#### [Task description]
Your reply must contain exactly the lines running from the one with "8: 0.0245 -> 0.025" to the last line of the entries below, both included, and no other lines.

------ The records

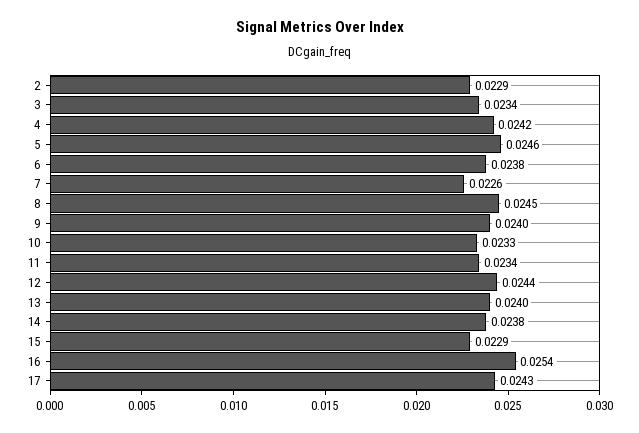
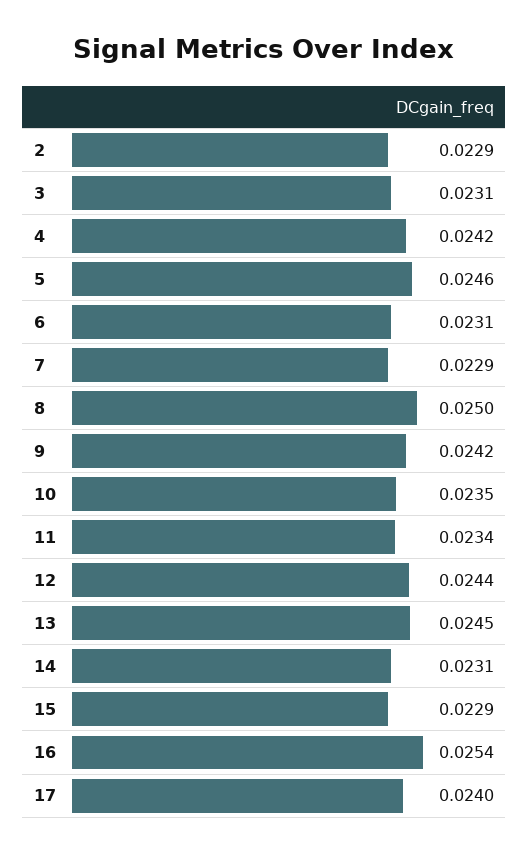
3: 0.0234 -> 0.0231
6: 0.0238 -> 0.0231
7: 0.0226 -> 0.0229
8: 0.0245 -> 0.025
9: 0.024 -> 0.0242
10: 0.0233 -> 0.0235
13: 0.024 -> 0.0245
14: 0.0238 -> 0.0231
17: 0.0243 -> 0.024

------------

#### [Response box]
8: 0.0245 -> 0.025
9: 0.024 -> 0.0242
10: 0.0233 -> 0.0235
13: 0.024 -> 0.0245
14: 0.0238 -> 0.0231
17: 0.0243 -> 0.024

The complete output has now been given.